Is there such a thing as a common “human experience”? From the biology of our bodies, to our communities’ social structures, to our minds philosophical ideologies, and even the metaphysical stirs of our spirts – all these constitute the human experience. While we encounter these differently, the question whether or not there is something relatable to each one of us remains. Beyond that, is there an African human experience?
Simba Chakauya is a Zimbabwean born artist who paints the human experience as he lives it. Through his work and his process, he uses ‘avatars’ – human-like figures that explore the human condition. His avatars while abstract, are vibrant and they show the artist’s view of what it means to be human while celebrating contemporary African living.
Chakauya says that his art highlights the complex reality of being a modern African – something that is neither wholly good nor bad, but simply real. When asked about his avatars, Chakauya says they show that “The truth is dual. Both good and bad always coexist. People are flawed and the beauty in those flaws is what I try to explore.” His philosophy on the human existence is not only embodied in the final product, but in the process as well as Chakauya combines movement and loud blasting music every time he paints. Mobility and motion are central to the human experience; from the evolution of our societies, to the growth of our bodies, and even the shift of our minds – movement is what connects us all. Chakauya’s process may grow from the abstract expressionist painters, such as Jackson Pollock and Frank Avray Wilson of the ‘action painting’ era that began in the 40s, but his movement and music have deeper African spiritual connotations.

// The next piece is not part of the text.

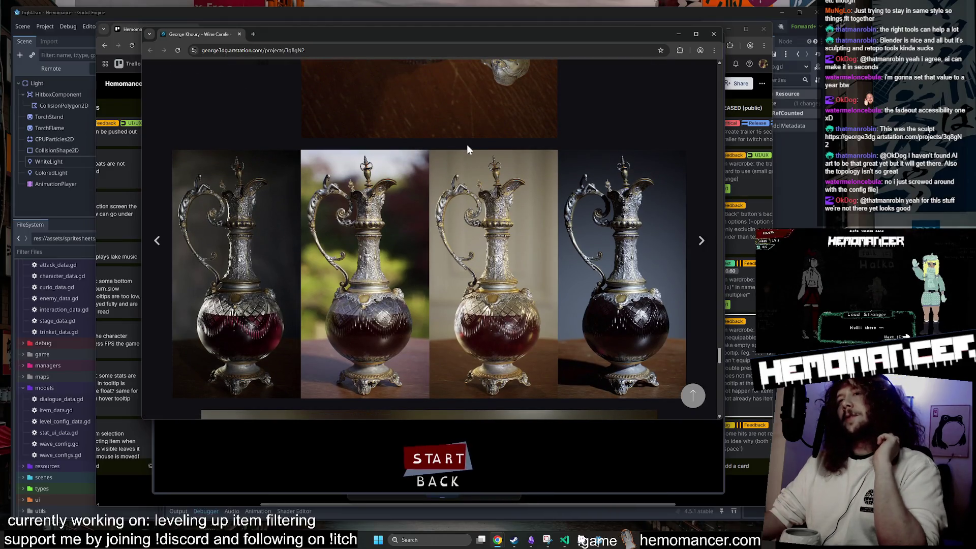
scroll(467, 144, "down", 9)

He practices West African Vodou and dance in Voudou is a physical manifestation of spirituality and a connection to divinity and the spirit world. In moving whilst painting, Chakauya’s pieces thus become a window into his physical and spiritual experience. Once we exceed the physical, all things become connected in voudou, and if all things are connected, we then connect to the human experience by seeing it as Chakauya lives it and expresses it in his art. To further highlight the interconnectedness of the human experience, Chakauya uses the term canvas loosely to include everyday objects anyone can relate to. He paints on everything: wooden panels, guitars, old televisions, shoes, poster boards, and actual canvas.
Chakauya’s exploration of contemporary African reality will be on show at his first solo exhibition titled; “To Hell and Back” on the 21st of July 2018 in New York City. His show will look at his growth as an artist, and he hopes to bring together a diverse group of interesting individuals around his work – something he says compliments summer time in New York City.